*** EXTRAIT FOURNI ***
On distingue les impôts directs et indirects :
- Les impôts directs sont ceux qui sont supportés et payés directement par la même personne.
- Les impôts indirects sont payés à l'État par un agent, mais c'est un autre agent qui doit en supporter le coût.
La TVA est collectée par l'État auprès des vendeurs, mais ceux-ci la répercutent sur le prix de vente. Ce sont donc les consommateurs qui supportent le coût de la TVA. La TVA est donc bien un impôt indirect.
Les prélèvements obligatoires peuvent être :
- Forfaitaires : ce sont des sommes fixes, indépendantes des ressources du contribuable et donc des capacités productives. Exemple : la redevance télévisuelle.
- Proportionnels : ils taxent les revenus (comme la Cotisation sociale généralisée) ou la consommation (comme la TVA) selon un taux unique. Le montant est donc proportionnel aux ressources ou aux dépenses.
- Progressifs : l'impôt progressif est un impôt dont le taux augmente avec la valeur de l'élément qui est taxé (on appelle cet élément "l'assiette taxée").
C'est par exemple le cas de l'impôt sur le revenu, qui se calcule par "tranches", et qui fonctionne de la même façon pour tous les ménages :
- Si le ménage gagne moins de 9690 € par an, le taux d'imposition est de 0 % : il n'est pas taxé.
*** DONNÉES FOURNIES ***
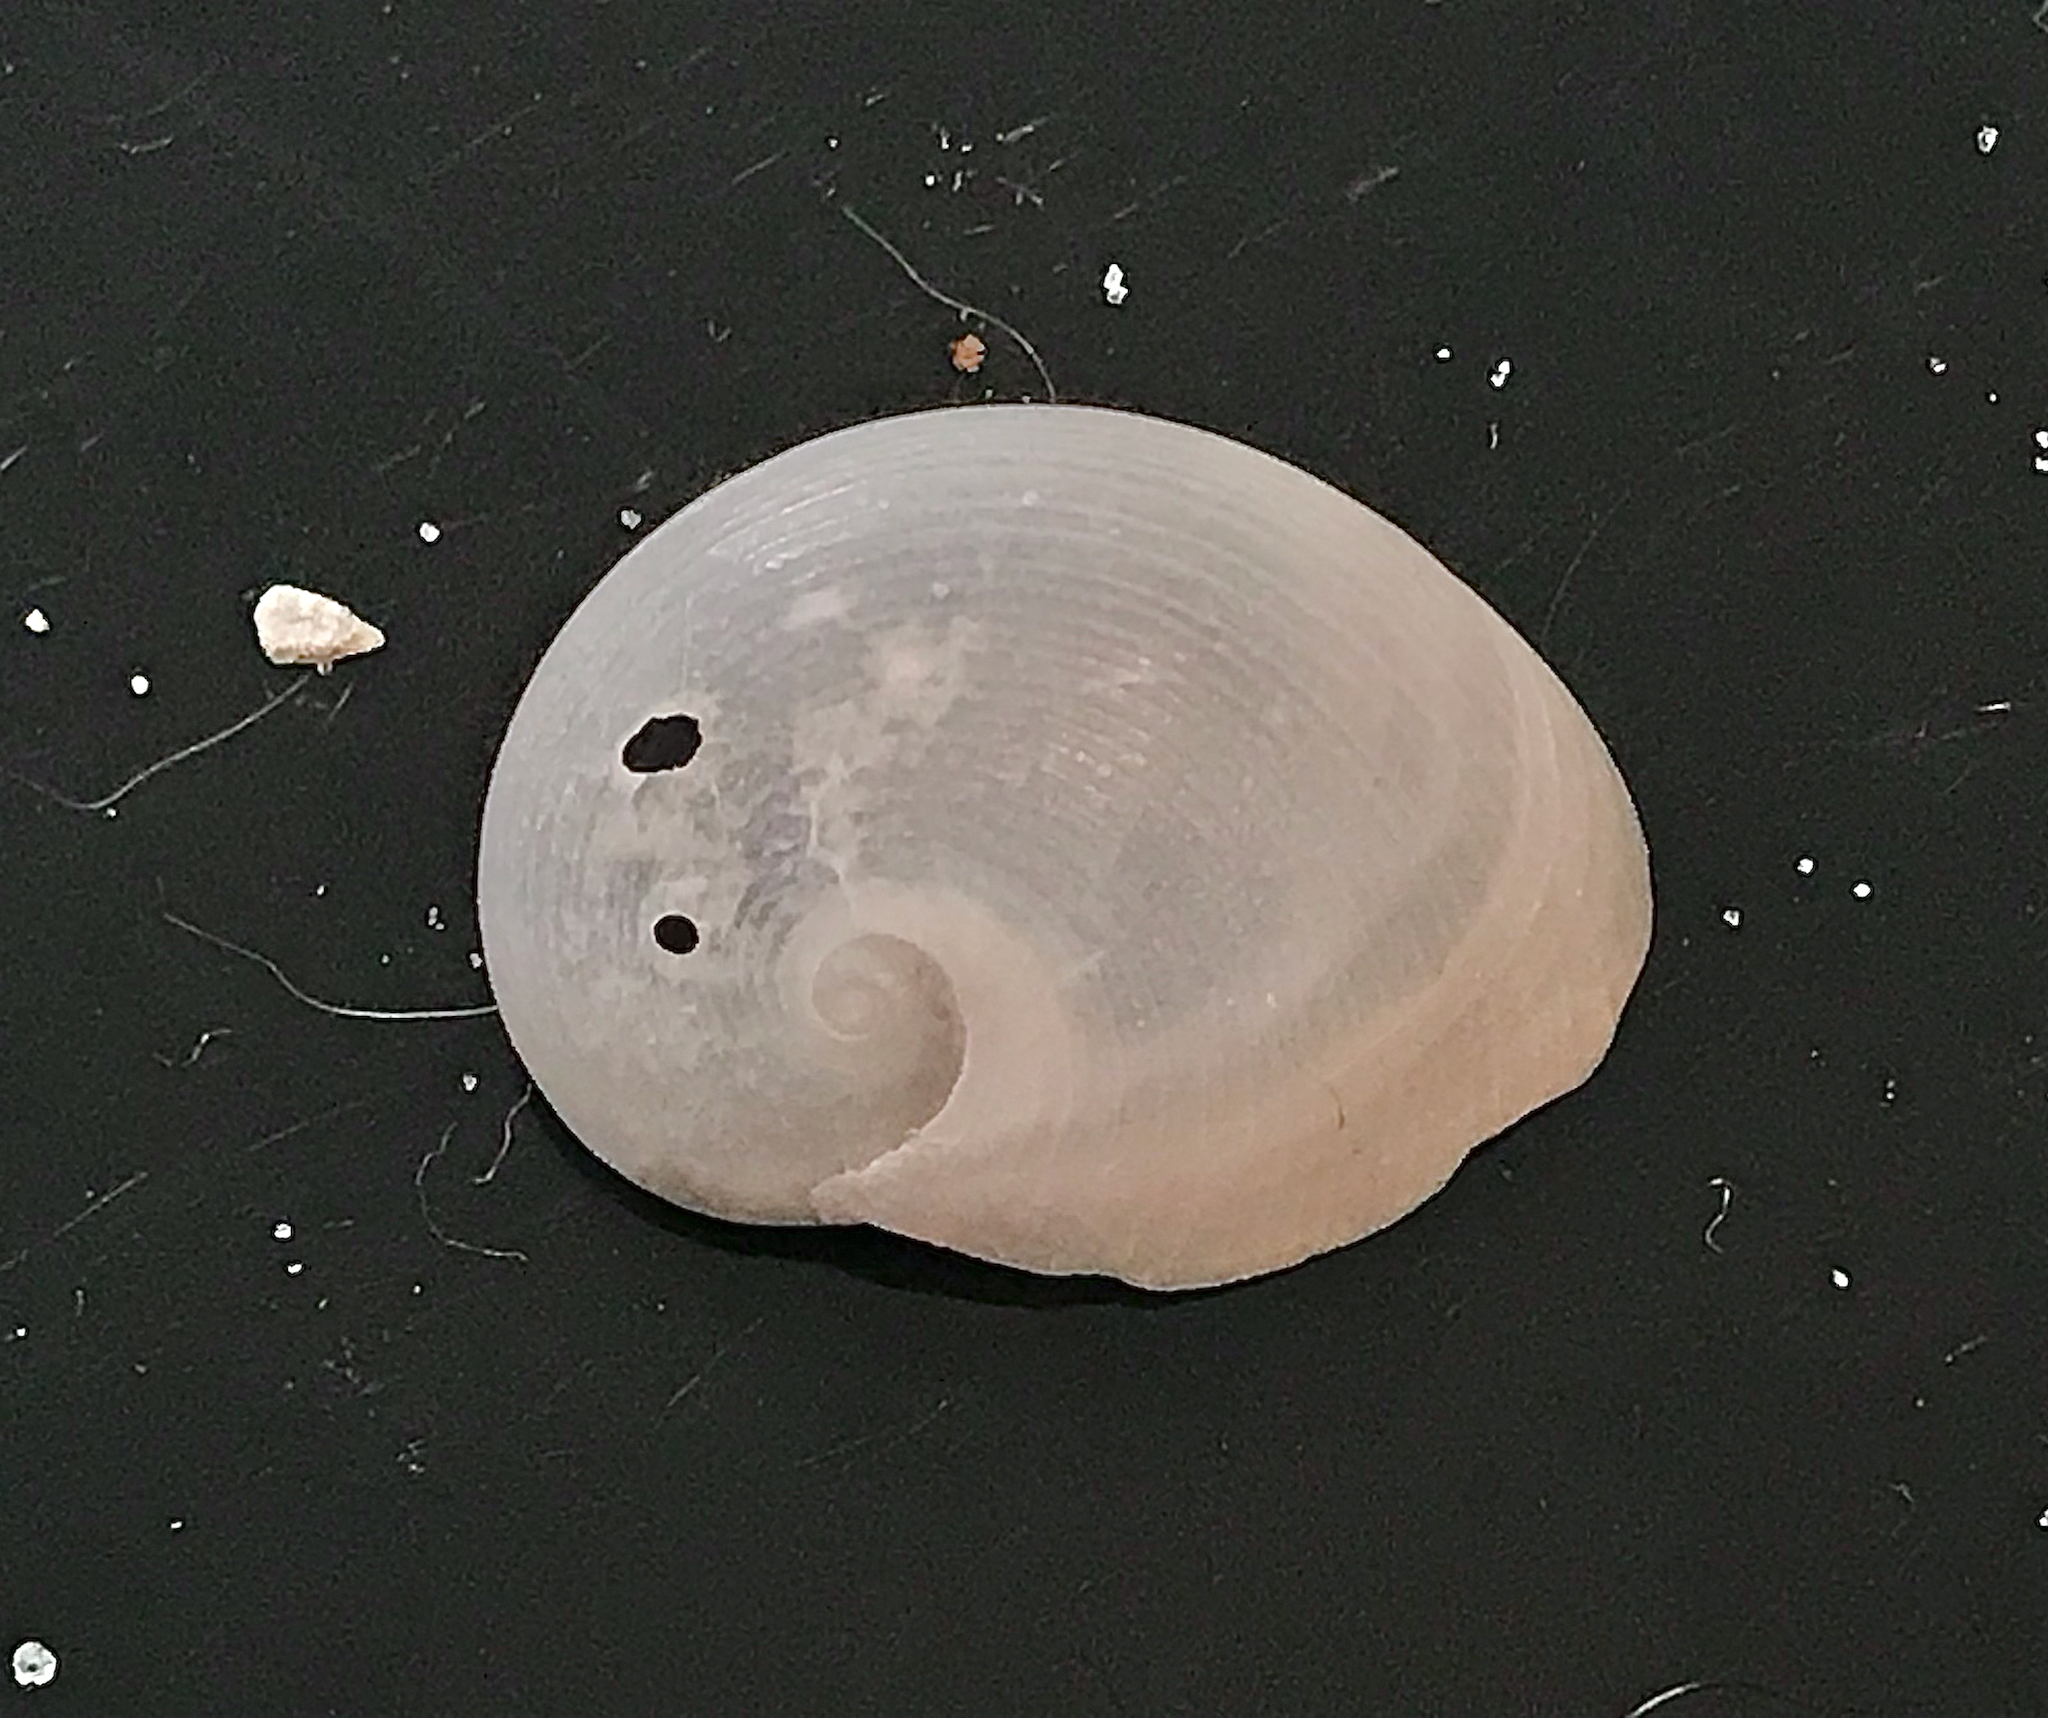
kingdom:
***
EXERCICE PROPOSÉ 1. Restituez à l'identique le passage du texte sur les impôts compris entre « Les prélèvements obligatoires » et « la redevance télévisuelle. », bornes incluses.
EXERCICE PROPOSÉ 2.
Répondez aux questions suivantes d'après le texte sur les impôts :
(a) Qui supporte finalement le coût de la TVA ?
(b) Quel exemple de prélèvement forfaitaire est cité ?
(c) Quel nom donne-t-on à l'élément taxé par un impôt progressif ?
EXERCICE PROPOSÉ 3. Rédigez la suite du texte sur les impôts, à partir de sa dernière phrase.

RÉPONSE RÉDIGÉE 1.
Les prélèvements obligatoires peuvent être :
- Forfaitaires : ce sont des sommes fixes, indépendantes des ressources du contribuable et donc des capacités productives. Exemple : la redevance télévisuelle.

RÉPONSE RÉDIGÉE 2.
(a) Les consommateurs.
(b) La redevance télévisuelle.
(c) L'assiette taxée.

RÉPONSE RÉDIGÉE 3.
- Si le ménage gagne entre 9690 et 26 674 € par an, les premiers 9690 € de revenu ne sont pas taxés ; les euros de revenu supplémentaires sont taxés à 14 %.
- Si le ménage gagne entre 26 674 et 71 754 € par an, les premiers 9690 € de revenu ne sont pas taxés ; les 26 674 - 9690 = 16 948 € suivants sont taxés à 14 % ; les euros de revenu restant sont taxés à 30 %.
Taux de prélèvements obligatoires
\text{Taux de prélèvements obligatoires = }\dfrac{\text{Prélèvements obligatoires}}{PIB} \times 100
Le taux de prélèvements obligatoires en France en 2013 était de 46 %.
Les recettes non fiscales de l'État constituent une partie des recettes publiques et ne sont pas issues des prélèvements obligatoires. Elles sont par exemple constituées des amendes.
Déficit et dette
Définitions
Déficit public
Le déficit public correspond au solde négatif du budget de l'ensemble des administrations publiques (l'État, les collectivités territoriales et les administrations de Sécurité sociale). Les dépenses publiques sont supérieures aux recettes publiques.
En 2013, le déficit public de la France s'élève à 4,3 % du PIB, soit 87,6 milliards d'euros selon l'INSEE.
Dette publique
La dette publique est l'ensemble des emprunts contractés par l'État (généralement pour couvrir le déficit public), les administrations publiques locales et les administrations de la Sécurité sociale.
En 2013, la dette publique de la France représentait 93,5 % du PIB. L'INSEE annonçait 95,2 % à la fin du troisième trimestre 2014 (soit plus de 2000 milliards d'euros).
Les effets de l'emprunt public
Le déficit public peut être financé de différentes façons :
- La création monétaire : on parle dans ce cas de monétisation du déficit, dont le risque principal est l'inflation. En Europe, le traité de Maastricht interdit à la Banque centrale de financer directement les gouvernements.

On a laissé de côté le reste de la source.